Testo da leggere »
* * * *

Ultimi Video

FaustIn and out

Short Theatre 7 SETTEMBRE 2015 Roma LA PELANDA | TEATRO 1
teatro
nell’ambito del Focus Jelinek
FaustIn and out
sotto sopra dentro fuori il Faust di Goethe
di Elfriede Jelinek
regia Fabrizio Arcuri
traduzione di Elisa Balboni e Marcello Soffritti
sopra/sotto Angela Malfitano, Francesca Mazza, Sandra Soncini e Marta Dalla Via
dentro/fuori Matteo Angius e Fabrizio Arcuri
scenotecnica Marco Manfredi
un ringraziamento a Alessandro Saviozzi
produzione Tra un atto e l’altro, Accademia degli Artefatti e Festival Focus Jelinek
in collaborazione con Emilia Romagna Teatro Fondazione
e con il sostegno della Regione Emilia Romagna
Prima parte
La Presentazione durata 65 min
Seconda parte
La Rappresentazione durata 85 min
Terza parte
La Cronaca durata 35 min
www.artefatti.org
Una riscrittura al femminile del Faust di Goethe che percorre e intreccia tre livelli di significato: filosofico, politico e della cronaca, secondo una tecnica consueta per Elfriede Jelinek, scrittrice austriaca Premio Nobel per la letteratura nel 2004.
L’autrice riprende la vicenda, accaduta in Austria, del padre che ha tenuto segregata per anni la figlia nella cantina di casa costringendola a un rapporto incestuoso, ponendola però in una dimensione fisica e metaforica che prevede un alto e un basso, un fuori e un dentro. Per questo FaustIn and out è stato definito dalla stessa autrice “dramma secondario”, ovvero una specie di commentario teatrale all’opera di Goethe.
FaustIn and out è un’impresa. Folle.
Come è folle cercare di leggere l’Occidente nel suo conflitto uomo/donna, nel partire dalla centralità del progetto maschile di cercare la felicità “l’assunto faustiano” per poi applicarlo a un fatto di cronaca estremo dove le logiche capitalistiche, l’essere e il nulla di Heidegger e la Bibbia precipitano in soccorso per una giustificazione che di fatto non c’è.
Non c’è nella religione, non c’è nella filosofia e non c’è nell’economia. Non c’è nell’idea di comunità dell’Occidente.
Tutto questo e’ ancora più arduo se si prova a scardinare le convenzioni teatrali. Allora FaustIn, significa faust, ma significa anche faust dentro e in effetti noi siamo dentro al Faust.

* * * *

[Estratti di dati]

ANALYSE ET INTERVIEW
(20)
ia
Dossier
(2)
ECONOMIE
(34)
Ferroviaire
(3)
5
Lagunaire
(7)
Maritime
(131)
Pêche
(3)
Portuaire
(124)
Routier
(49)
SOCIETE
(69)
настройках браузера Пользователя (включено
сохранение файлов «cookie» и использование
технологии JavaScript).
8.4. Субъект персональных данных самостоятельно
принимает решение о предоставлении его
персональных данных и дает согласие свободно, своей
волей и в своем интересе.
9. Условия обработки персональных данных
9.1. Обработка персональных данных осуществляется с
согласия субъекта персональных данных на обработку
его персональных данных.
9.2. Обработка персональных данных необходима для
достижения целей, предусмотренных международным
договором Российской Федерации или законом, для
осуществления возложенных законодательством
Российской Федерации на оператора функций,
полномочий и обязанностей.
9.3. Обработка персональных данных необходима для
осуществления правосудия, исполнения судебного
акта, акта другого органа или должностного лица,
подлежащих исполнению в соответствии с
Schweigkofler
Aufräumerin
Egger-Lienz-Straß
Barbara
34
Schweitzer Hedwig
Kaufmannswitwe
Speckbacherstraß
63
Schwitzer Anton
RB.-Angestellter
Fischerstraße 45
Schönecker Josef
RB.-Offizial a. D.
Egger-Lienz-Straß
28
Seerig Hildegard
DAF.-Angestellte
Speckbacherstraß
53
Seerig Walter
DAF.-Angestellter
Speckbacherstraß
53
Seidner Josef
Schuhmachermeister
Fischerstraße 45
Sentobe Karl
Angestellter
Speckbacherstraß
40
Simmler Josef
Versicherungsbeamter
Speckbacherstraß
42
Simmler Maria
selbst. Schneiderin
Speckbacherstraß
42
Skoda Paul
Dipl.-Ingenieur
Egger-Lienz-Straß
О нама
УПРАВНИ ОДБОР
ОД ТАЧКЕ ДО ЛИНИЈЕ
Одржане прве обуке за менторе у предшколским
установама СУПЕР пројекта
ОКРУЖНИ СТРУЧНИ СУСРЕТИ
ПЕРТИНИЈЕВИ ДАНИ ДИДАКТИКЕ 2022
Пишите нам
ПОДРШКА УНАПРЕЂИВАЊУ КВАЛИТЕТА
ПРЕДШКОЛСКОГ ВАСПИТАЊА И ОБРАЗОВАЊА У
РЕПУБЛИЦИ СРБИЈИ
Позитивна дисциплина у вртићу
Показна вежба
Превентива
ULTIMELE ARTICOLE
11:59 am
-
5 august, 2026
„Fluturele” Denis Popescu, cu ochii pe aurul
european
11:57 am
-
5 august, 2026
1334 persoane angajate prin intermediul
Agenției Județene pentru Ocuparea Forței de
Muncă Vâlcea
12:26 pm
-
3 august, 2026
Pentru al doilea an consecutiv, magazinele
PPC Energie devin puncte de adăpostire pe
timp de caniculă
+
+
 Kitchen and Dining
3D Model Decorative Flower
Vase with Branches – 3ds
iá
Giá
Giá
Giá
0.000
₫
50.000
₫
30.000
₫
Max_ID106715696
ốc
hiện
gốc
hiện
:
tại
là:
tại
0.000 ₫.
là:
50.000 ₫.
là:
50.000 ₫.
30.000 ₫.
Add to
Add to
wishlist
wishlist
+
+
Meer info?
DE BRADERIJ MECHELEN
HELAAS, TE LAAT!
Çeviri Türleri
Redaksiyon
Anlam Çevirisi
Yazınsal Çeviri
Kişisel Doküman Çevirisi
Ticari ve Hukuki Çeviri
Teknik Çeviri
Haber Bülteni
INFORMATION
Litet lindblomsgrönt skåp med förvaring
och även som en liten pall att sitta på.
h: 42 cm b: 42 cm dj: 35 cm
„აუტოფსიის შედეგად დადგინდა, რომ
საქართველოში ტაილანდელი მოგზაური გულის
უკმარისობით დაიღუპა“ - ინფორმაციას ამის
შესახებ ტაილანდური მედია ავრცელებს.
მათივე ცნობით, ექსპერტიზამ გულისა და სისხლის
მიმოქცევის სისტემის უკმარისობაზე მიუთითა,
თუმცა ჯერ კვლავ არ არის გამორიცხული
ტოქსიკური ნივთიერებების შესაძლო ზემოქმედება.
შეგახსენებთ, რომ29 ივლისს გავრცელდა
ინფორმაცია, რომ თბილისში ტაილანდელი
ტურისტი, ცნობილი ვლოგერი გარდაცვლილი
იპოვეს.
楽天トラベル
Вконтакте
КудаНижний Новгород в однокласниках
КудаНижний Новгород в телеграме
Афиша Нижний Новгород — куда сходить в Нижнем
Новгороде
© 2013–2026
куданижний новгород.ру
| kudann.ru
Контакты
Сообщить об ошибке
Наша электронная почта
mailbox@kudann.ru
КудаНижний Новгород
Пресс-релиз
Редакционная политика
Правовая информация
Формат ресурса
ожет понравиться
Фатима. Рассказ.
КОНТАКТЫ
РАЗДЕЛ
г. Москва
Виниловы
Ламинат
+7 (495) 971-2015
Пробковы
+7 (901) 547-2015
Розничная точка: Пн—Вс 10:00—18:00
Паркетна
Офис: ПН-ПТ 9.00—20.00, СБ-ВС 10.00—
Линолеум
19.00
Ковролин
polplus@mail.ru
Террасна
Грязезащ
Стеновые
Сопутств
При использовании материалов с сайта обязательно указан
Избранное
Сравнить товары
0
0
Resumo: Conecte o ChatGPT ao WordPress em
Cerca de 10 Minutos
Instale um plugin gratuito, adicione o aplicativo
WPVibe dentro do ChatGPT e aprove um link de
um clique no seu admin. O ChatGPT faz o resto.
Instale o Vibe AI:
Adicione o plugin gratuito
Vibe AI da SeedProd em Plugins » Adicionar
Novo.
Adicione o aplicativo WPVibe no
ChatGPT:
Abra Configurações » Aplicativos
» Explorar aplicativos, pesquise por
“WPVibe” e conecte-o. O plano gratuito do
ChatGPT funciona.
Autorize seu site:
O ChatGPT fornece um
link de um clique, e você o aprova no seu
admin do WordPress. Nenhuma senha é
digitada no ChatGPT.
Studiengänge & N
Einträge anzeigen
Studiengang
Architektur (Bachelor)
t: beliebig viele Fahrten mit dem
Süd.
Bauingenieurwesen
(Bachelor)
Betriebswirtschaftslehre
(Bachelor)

* * * *

Consegna »
Indica se ciascuna affermazione concorda con la scheda dello spettacolo. Rispondi sì o no e cita tra virgolette le parole della scheda che lo stabiliscono: (a) la regia è di Fabrizio Arcuri; (b) la seconda parte dura 65 minuti; (c) Elfriede Jelinek ha ricevuto il Premio Nobel per la letteratura nel 2004.

Risposta »
(a) Sì: «regia Fabrizio Arcuri».
(b) No: «La Rappresentazione durata 85 min».
(c) Sì: «scrittrice austriaca Premio Nobel per la letteratura nel 2004».